- **Task item**: What is needed is an exact copy of the records below, without the pictures.
┌─ Input data
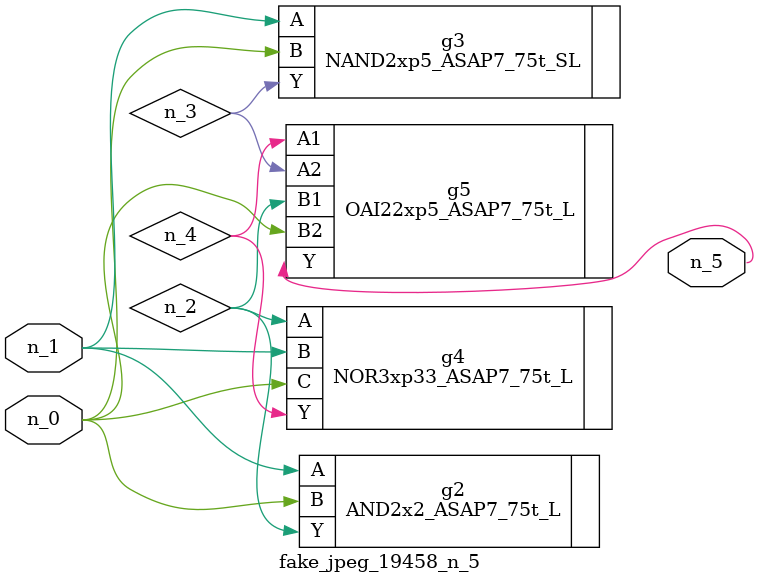
<source format=v>
module fake_jpeg_19458_n_5 (n_0, n_1, n_5);

input n_0;
input n_1;

output n_5;

wire n_3;
wire n_2;
wire n_4;

AND2x2_ASAP7_75t_L g2 ( 
.A(n_1),
.B(n_0),
.Y(n_2)
);

NAND2xp5_ASAP7_75t_SL g3 ( 
.A(n_1),
.B(n_0),
.Y(n_3)
);

NOR3xp33_ASAP7_75t_L g4 ( 
.A(n_2),
.B(n_1),
.C(n_0),
.Y(n_4)
);

OAI22xp5_ASAP7_75t_L g5 ( 
.A1(n_4),
.A2(n_3),
.B1(n_2),
.B2(n_0),
.Y(n_5)
);


endmodule
</source>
└─
- **Response area**:
<source format=v>
module fake_jpeg_19458_n_5 (n_0, n_1, n_5);

input n_0;
input n_1;

output n_5;

wire n_3;
wire n_2;
wire n_4;

AND2x2_ASAP7_75t_L g2 ( 
.A(n_1),
.B(n_0),
.Y(n_2)
);

NAND2xp5_ASAP7_75t_SL g3 ( 
.A(n_1),
.B(n_0),
.Y(n_3)
);

NOR3xp33_ASAP7_75t_L g4 ( 
.A(n_2),
.B(n_1),
.C(n_0),
.Y(n_4)
);

OAI22xp5_ASAP7_75t_L g5 ( 
.A1(n_4),
.A2(n_3),
.B1(n_2),
.B2(n_0),
.Y(n_5)
);


endmodule
</source>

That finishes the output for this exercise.